Teachers in the North East are calling for a Maximum Working Temperature to be introduced.
As it stands, lessons have to carry on no matter how hot it gets inside.
A teacher from the North East is calling for more funding to better ventilate schools.
Nick Jones, a secondary school teacher in County Durham, along with other members of the NEU, say they want a maximum working temperature introduced, especially as they don't have the systems in place to control the heat inside.
"We are seeing students really, really struggling. Even with the best of intentions, it's very difficult to complete any task in this sort of heat."
"If this is something that is going to be happening regularly, which we can assume it is, it's going to come back every single year. It's coming back during exam periods... Having to sit through exams in these temperatures would be incredibly difficult."
Although it is generally accepted that people work best at a temperature between 16°C and 24°C, as it stands there are no specific legal maximum working temperatures for schools or for offices or other workplaces.
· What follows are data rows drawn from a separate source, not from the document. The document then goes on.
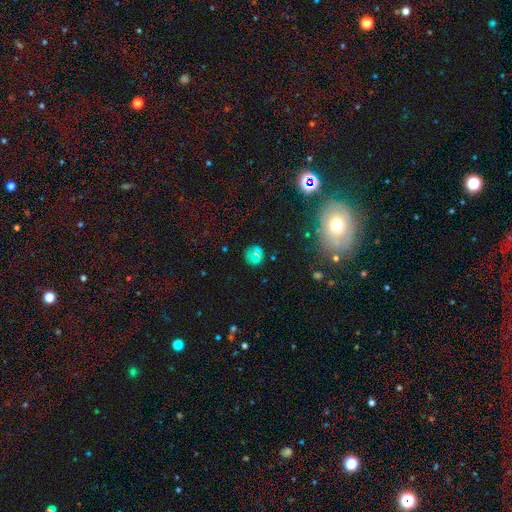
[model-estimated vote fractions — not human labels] Smooth or featured?
  - smooth: 56% *
  - star or artifact: 23%
  - featured or disk: 21%
How rounded?
  - round: 87% *
  - in between: 12%
  - cigar-shaped: 1%
Merging?
  - none: 77% *
  - minor disturbance: 14%
  - major disturbance: 5%
  - merger: 4%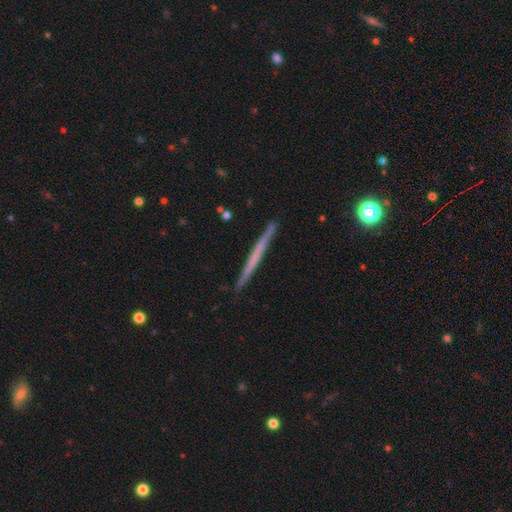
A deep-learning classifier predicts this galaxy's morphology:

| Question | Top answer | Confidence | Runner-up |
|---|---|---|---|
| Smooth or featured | featured or disk | 54% | smooth (40%) |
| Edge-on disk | yes | 98% | no (2%) |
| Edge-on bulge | none | 91% | rounded (6%) |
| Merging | none | 91% | minor disturbance (6%) |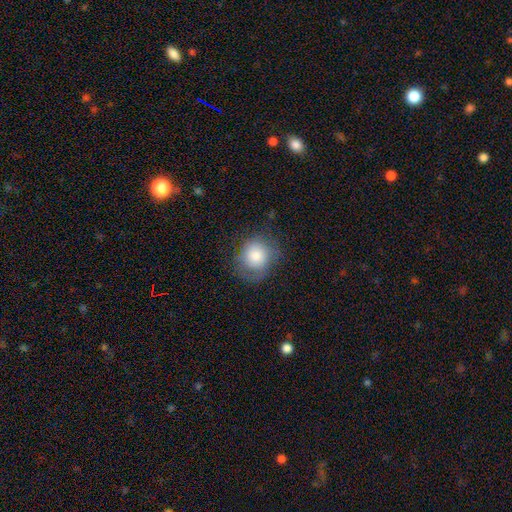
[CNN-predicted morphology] Smooth or featured?
  - smooth: 74% *
  - featured or disk: 17%
  - star or artifact: 9%
How rounded?
  - round: 79% *
  - in between: 20%
  - cigar-shaped: 1%
Merging?
  - none: 65% *
  - minor disturbance: 23%
  - major disturbance: 10%
  - merger: 1%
However, there are some sources of legal protection for school staff and pupils, including The Health and Safety at Work etc Act 1974, which requires employers to ensure the health, safety and welfare of their staff and other present in the workplace (such as pupils).
"As it gets higher, you run the risk of sickness, dizziness, dehydration, students fainting... students with epilepsy are also badly affected."
Better ventilation is something that the NEU also called for before, as the pandemic started to hit in order to stop the spread of Coronavirus.
"That would have been particularly useful over COVID, system to circulate the air and to control the temperature would have been a huge benefit. It's a blind spot perhaps, that we've not had to deal with before, but it's certainly becoming a problem now."
Some MPs are also urging for a legal limit of 30°C in most workplaces or 27°C for those doing strenuous work guaranteed. It's to help protect employees from tiredness, infections, heatstroke and even death.
That means employers would have a legal duty to introduce "effective control measures", such as installing ventilation or moving staff away from windows and sources of heat, under the proposals.
A total of 37 MPs have signed a motion, tabled in the House of Commons by Labour's Ian Mearns (Gateshead), in support of the plan.
It comes as the Met Office warns parts of England and Wales could face extreme heat at the beginning of next week, with temperatures predicted to soar into the 30s.
The early day motion (EDM) states: "That this House notes that recent surveys of workplace health and safety representatives show that high temperatures are one of their top concerns.
"(It) regrets that workers in the UK have no guaranteed legal safeguards from working in uncomfortable high temperatures, and that the consequences of this range from dizziness, tiredness, asthma, throat infections and, in extreme cases, heat stroke and death.
"(It) insists that without recognised law, current recommendations for employers to maintain a reasonable temperature within the workplace are impossible to enforce unless a worker is seriously insured or killed from heat stress.
"And (it) calls on the Government to introduce legislative proposals to ensure a maximum working temperature of 30 degrees Celsius, or 27 degrees Celsius for those doing strenuous work, beyond which employers would have a statutory duty to introduce effective control measures, such as installing ventilation or moving staff away from windows and sources of heat."
EDMs allow MPs to express an opinion, publicise a cause or support a position. It is rare for EDMs to be debated.